Namun, setelah perdebatan sengit
di dunia maya, hal itu jadi terasa berat sekali. Tidak lebih mudah daripada
kisah percintaan para jomblo. Dalil-dalil dimunculkan. Sialnya, omong
kosong tulisan dari kubu yang pro
mengucapkan selamat natal dan kubu yang tidak mengizinkan ucapan selamat natal
sama-sama punya kekuatan untuk membius pembacanya masing-masing. Sehingga jika
kita hanya membaca salah satu darinya saja, kita pasti akan cepat-cepat
menganggukkan kepala. Jika membaca keduanya? Jadi pusing kepala saya.
Saya sendiri bersepakat untuk
mengucapkan selamat natal. Bukan karena tulisan-tulisan keren dari penulis
lepas di situs terkenal, yang banyak memasukkan hadits, cerita, atau
fakta-fakta terbaru mengenai toleransi beragama di Palestina. Melainkan dari
salah satu kutipan yang saya baca di buku Teror atas Nama Tuhan karya Mark
Juergensmeyer. Begini bunyinya: “Islam tidak dapat menggunakan kekerasan untuk cinta,
ampunan, dan toleransi. Kecuali tanah kita diserang.” Di buku itu disebutkan
bahwa kalimat tadi berasal dari Syekh Omar Abdul Rahman.

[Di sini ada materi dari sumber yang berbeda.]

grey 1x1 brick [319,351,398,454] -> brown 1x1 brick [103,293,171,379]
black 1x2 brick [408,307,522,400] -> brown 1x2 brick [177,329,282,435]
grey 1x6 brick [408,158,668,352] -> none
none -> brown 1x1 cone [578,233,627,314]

Kadang, saya berpikir lebih baik
agama jadi hal yang paling intim dan sakral pada kita. Ia tak perlu
dibesar-besarkan. Biarkan kita mengimani kepercayaan masing-masing tanpa harus
takut dengan omongan orang lain. Karena barangkali mereka yang paling sibuk
mengurusi agama lain, bisa jadi adalah orang yang paling ragu dengan agama yang
ia anut.
Kembali ke ucapan selamat natal.
Meski saya akan mengucapkannya kepada teman-teman nasrani, tapi saya tetap
punya beberapa kondisi di mana saya tak ingin melakukannya. Sebaiknya Anda pun
tidak usah melakukannya, sebab jelas haram hukumnya. Kondisi seperti apa?
Pertama, saat idul Fitri. Saya
tidak akan mengucapkan selamat natal ketika idul fitri. Karena tentu selain
waktunya kurang pas, tidak menyenangkan juga ketika khatib salat ied turun dari
mimbar langsung kita salamin, terus bilang “Met natal, Ustadz”

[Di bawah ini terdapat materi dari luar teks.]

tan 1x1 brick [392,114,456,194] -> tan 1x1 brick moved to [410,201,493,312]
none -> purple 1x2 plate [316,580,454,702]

Kedua, belum natalan. Saya tidak
akan mengucapkan selamat natal ketika belum natalan. Misalkan natal pada
tanggal 25 Desember, saya tidak akan mengucapkan selamat natal pada 25 Maret.

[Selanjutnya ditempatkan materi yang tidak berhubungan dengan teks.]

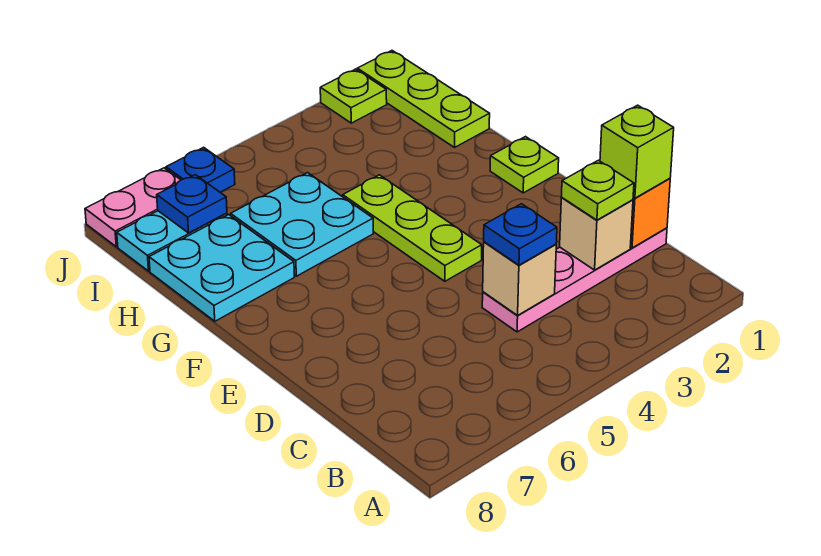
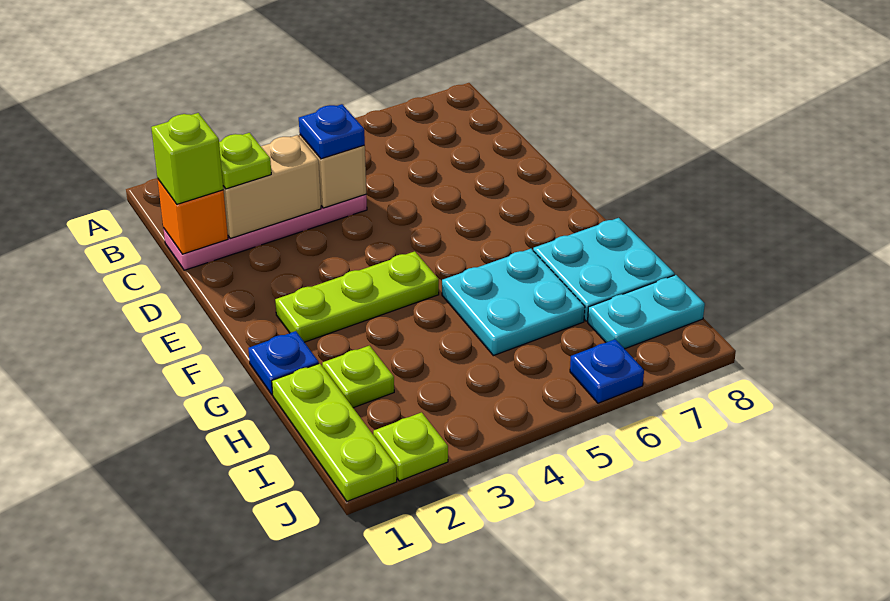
tan 1x1 brick [560,198,633,270] -> tan 1x2 brick [223,135,321,238]
lime 1x3 plate [343,175,482,281] -> lime 1x3 plate turned to [275,251,439,342]
lime 1x1 plate [490,137,559,193] -> lime 1x1 plate moved to [322,346,394,408]
blue 1x1 plate [157,175,227,233] -> blue 1x1 plate moved to [248,331,319,395]
pink 1x2 plate [85,168,180,247] -> none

Karena momennya tidak tepat. Juga untuk menghindari tuduhan bahwa saya tak
punya kalender di rumah.
Ketiga, kepada teman-teman yang
bukan nasrani. Saya tidak akan mengucapkan selamat natal kepada teman-teman
yang bukan nasrani karena tentu agama mereka punya hari rayanya sendiri.
Demikian tiga kondisi yang bagi
saya sangat tidak tepat untuk mengucapkan selamat natal.
Terakhir, jauhilah perdebatan
mengenai hal-hal pribadi seperti agama. Karena selain tidak menguntungkan, hal
itu juga belum pasti bisa membuat Anda masuk surga. Saya sendiri kurang suka
berdebat soal agama, karena ngaji pun saya masih nyendat-nyendat.